Hunger is on the march, fueled by the food and financial crisis, which has added more than 100 million people to the ranks of the malnourished.
Today, for the first time in 40 years, more than one billion people are hungry; one out of every six people on earth does not get enough food to sustain a healthy life. Every six seconds a child dies from hunger.
No strategy will end hunger unless it both secures individual access to affordable nutrition as well as increases world wide production. Food security may be the single most critical issue of our time. Malnutrition permanently stunts bodies and minds in children under two. We are in danger of losing a generation.
Today, for the first time in 40 years, more than one billion people are hungry…
Ending hunger is not only about growing more food. Last year, we had enough to feed the world. But skyrocketing food and fuel prices drove desperately hungry people to riot in more than 30 countries. Hunger can lead to dangerous destabilization. Without food people riot, migrate or die. None of these are acceptable options.
As economist Amartya Sen, who won a Nobel Prize for his work on the causes and cures for famine, demonstrated famine is a result of lack of access to food saying, “Starvation is the characteristic of some people not having enough to eat. It is not the characteristic of there being enough to eat.”

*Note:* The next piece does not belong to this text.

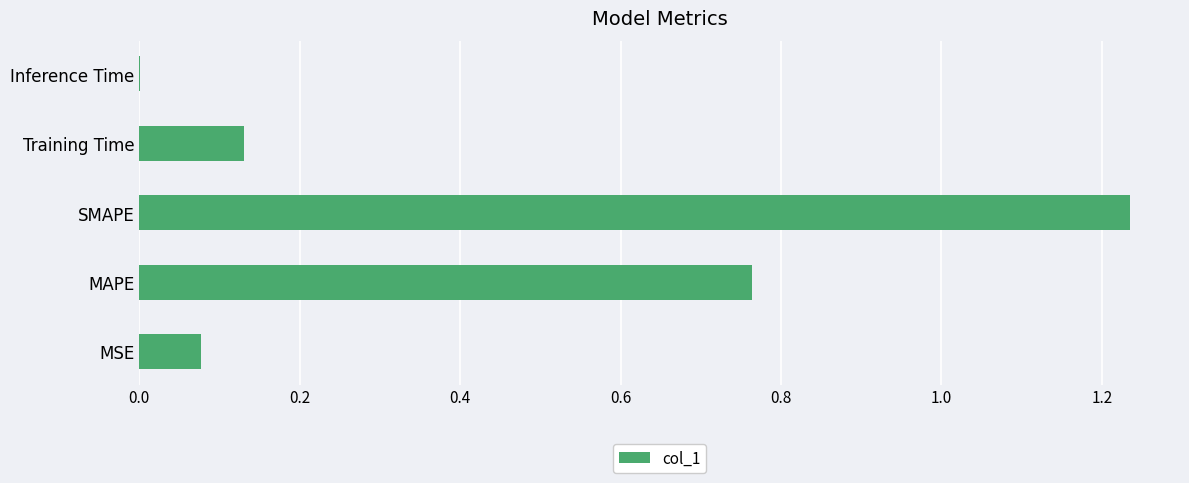

Count the number of data series in this chart.

1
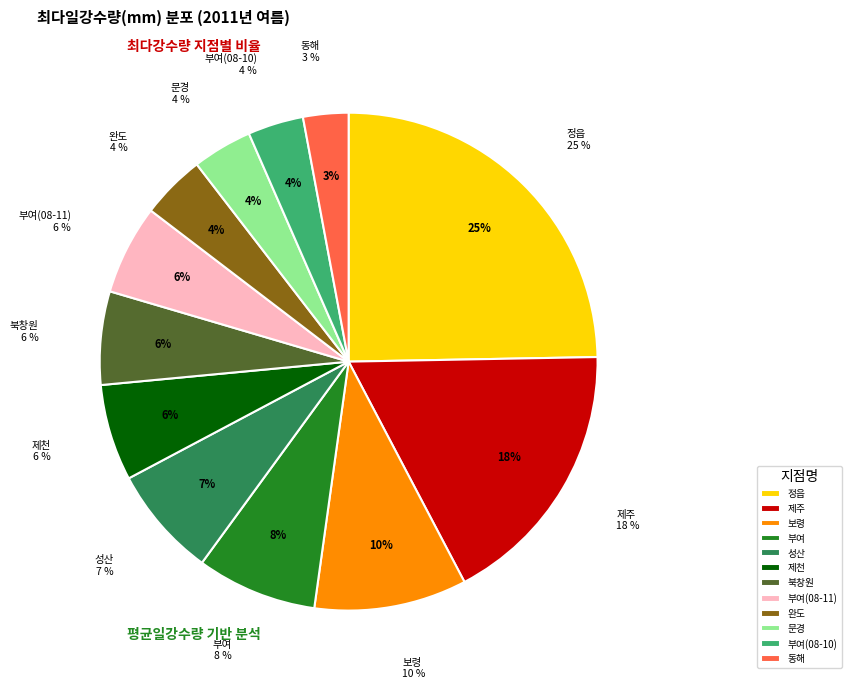

What is the smallest slice in the pie chart?

동해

The World Food Program last year reached 100 million of the world’s most vulnerable. With food prices higher than a year ago in 50 developing world countries, and the economic crisis hitting the incomes of the world’s poorest people, we see a compounding crisis of urgent hunger.

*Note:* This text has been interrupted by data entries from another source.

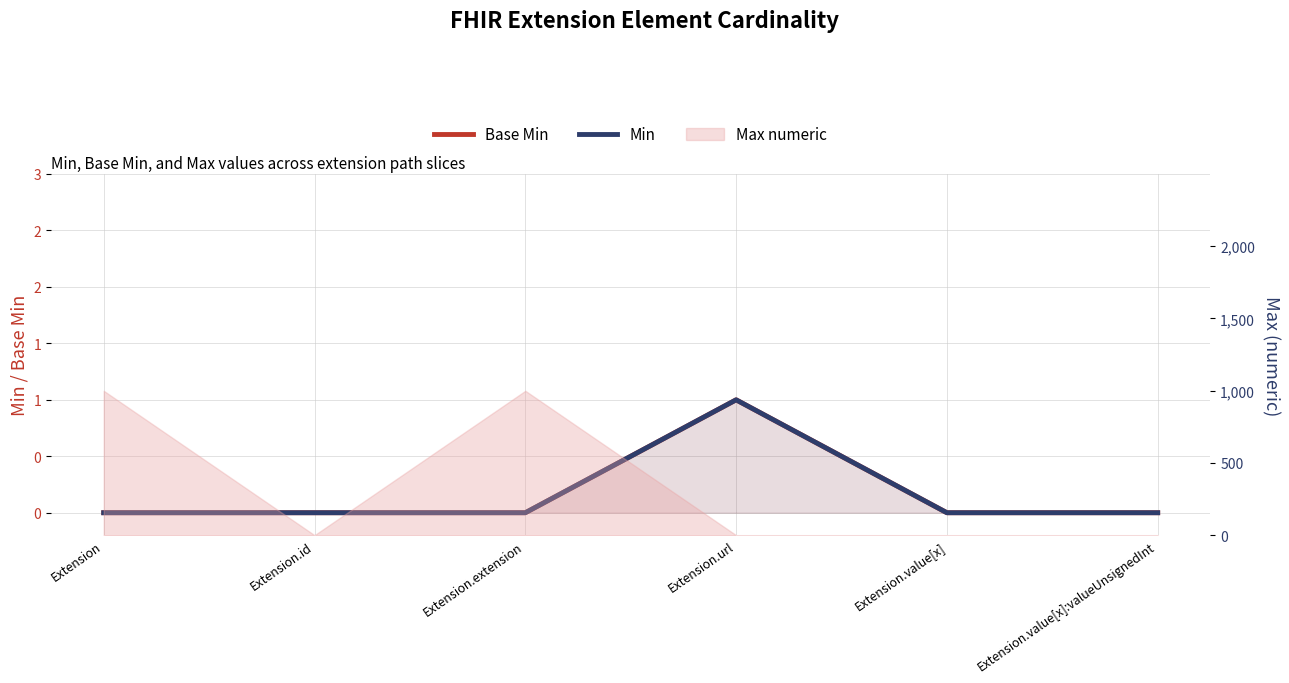

What is the sum of all Base Min values?

1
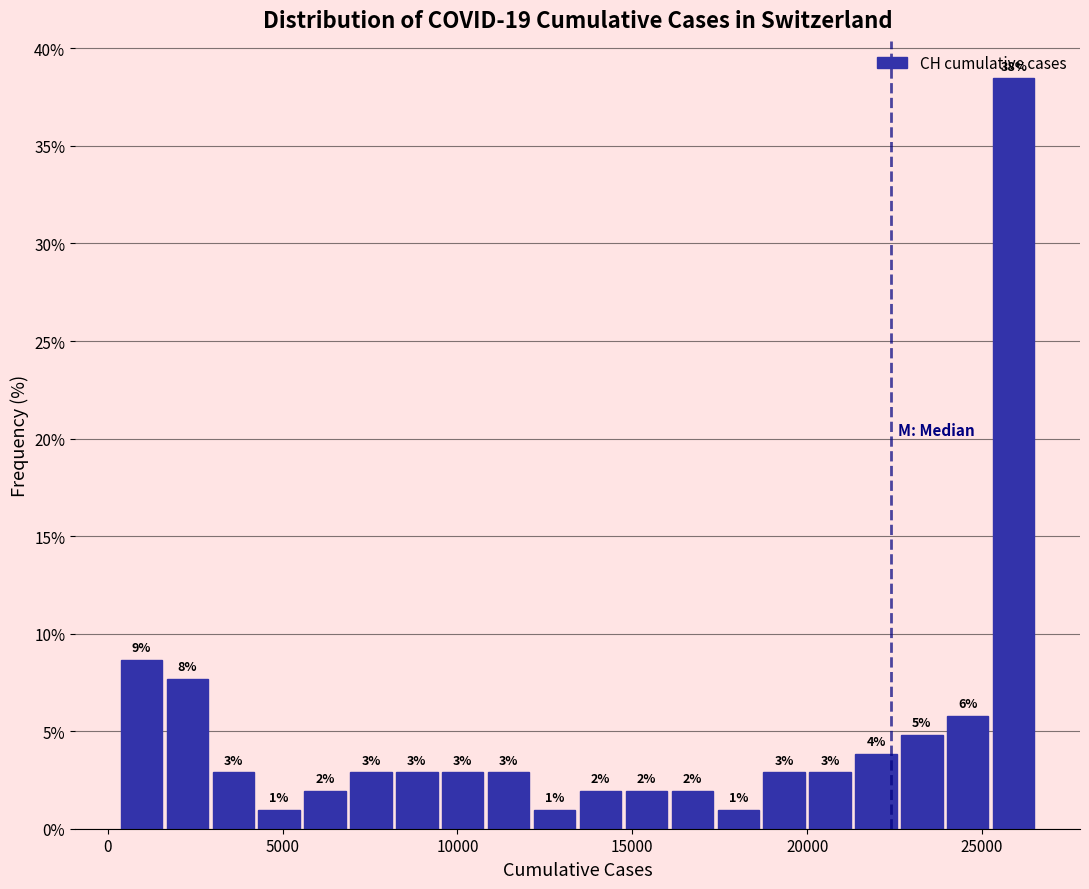

Around what value on the x-axis is the tallest bar? Give the approximate position of its centre, as read against the axis.

26000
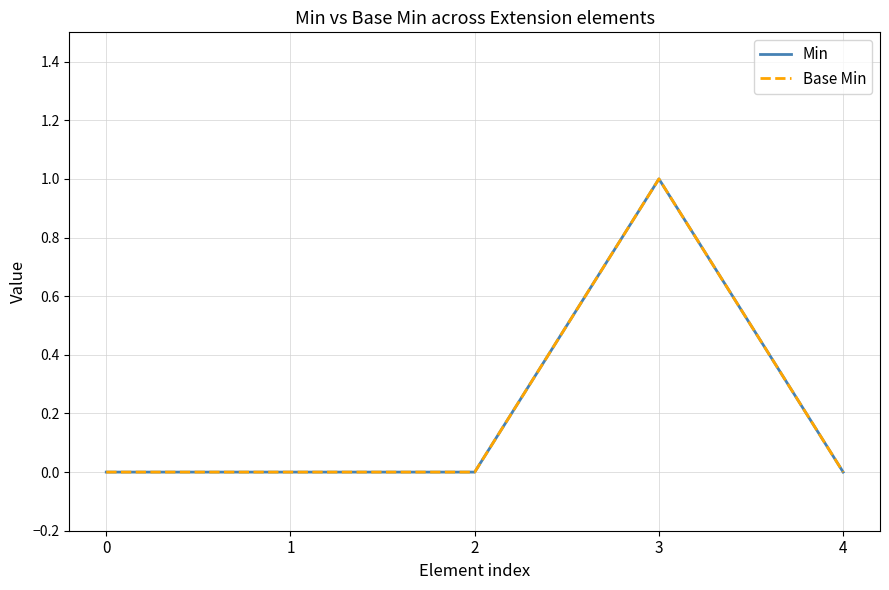

Which series has the largest total across all categories?

Min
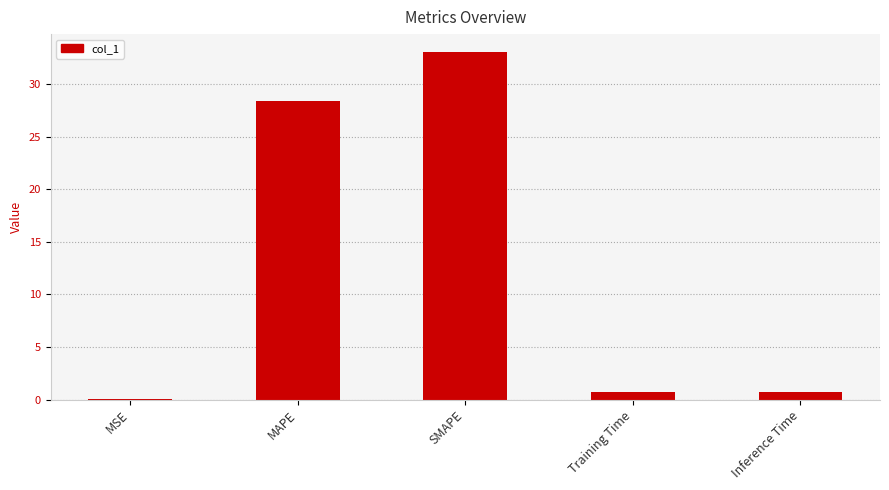

True or false: the data shows 0.7 at Training Time.

True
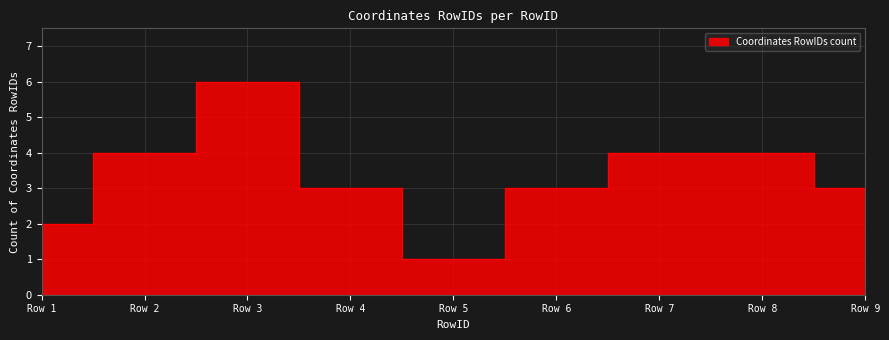

At which label is the value closest to 3?

Row 4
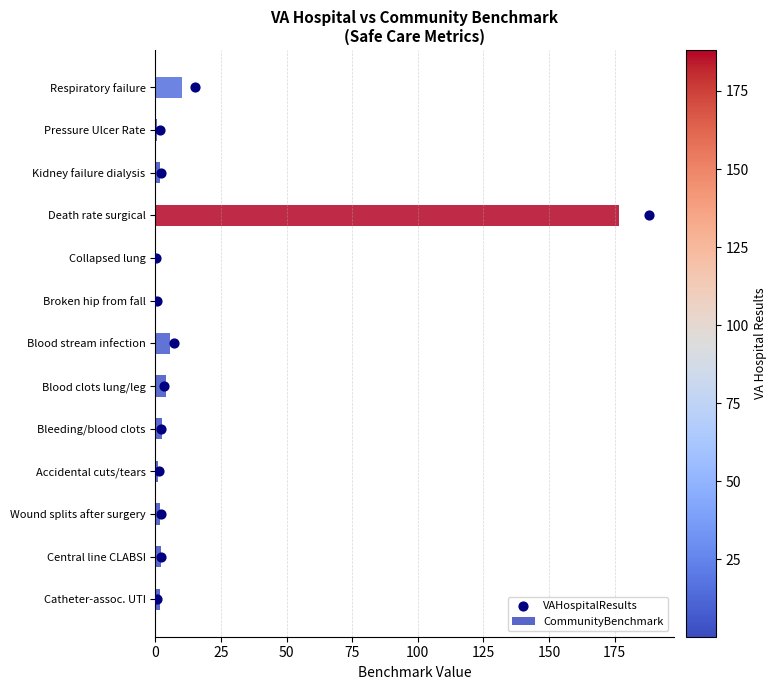

Which series reaches the maximum Y coordinate?

CommunityBenchmark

In each nation, region and community access to food was cut off for a variety of reasons – conflict in regions from Pakistan to Somalia forced millions from their land, long-term drought in sub-Saharan Africa left once productive lands barren, global economic forces in financial capitals far from their shores made food unaffordable.
A half century ago, the world created institutions, including the World Food Program, designed to be counter-cyclical, to expand – not contract – when times are bad. WFP is the safety net for the world’s most vulnerable. Even with a doubling of contributions to WFP last year, global food aid supplies are at a 20 year low – just when they are needed the most. At this moment of dramatically growing need, it is vital that we continue to ensure access to food to those who have no other solution. We need to tap into the knowledge of how to leverage food aid into food assistance – how to work with nations so they inherit targeted nutrition safety net programs toward food self-sufficiency.
The world knows how to solve hunger. Over the last two centuries many nations have done just that. Just a few generations ago Ireland was ravaged by famine. Twenty years ago China received more of WFP’s food than any other country. Today they provide resources for our work in other countries. Brazil is busting the hunger curve by creating sustainable safety net programs for its people that cost less than .5 percent of its GDP.
It’s false logic to choose between an investment in agriculture or an investment in individual food access. As we help small farmers get more from their land, we also need to build a world where every person has affordable access to adequate nutrition.
The United States has written the book on combating hunger at home with agricultural production combined with food safety nets, such as school lunches. This country is a leader in food fortification and nutritional knowledge. We urge the United States to put the hungry individual, along with the small holder farmer, at the center of its food security call to action.
If we do this right, today’s investment in nutrition could be the end of food aid tomorrow.
Josette Sheeran is the Executive Director of the World Food Programme. She previously served as Under Secretary of State for Economic, Energy and Agricultural Affairs in the administration of President George W. Bush.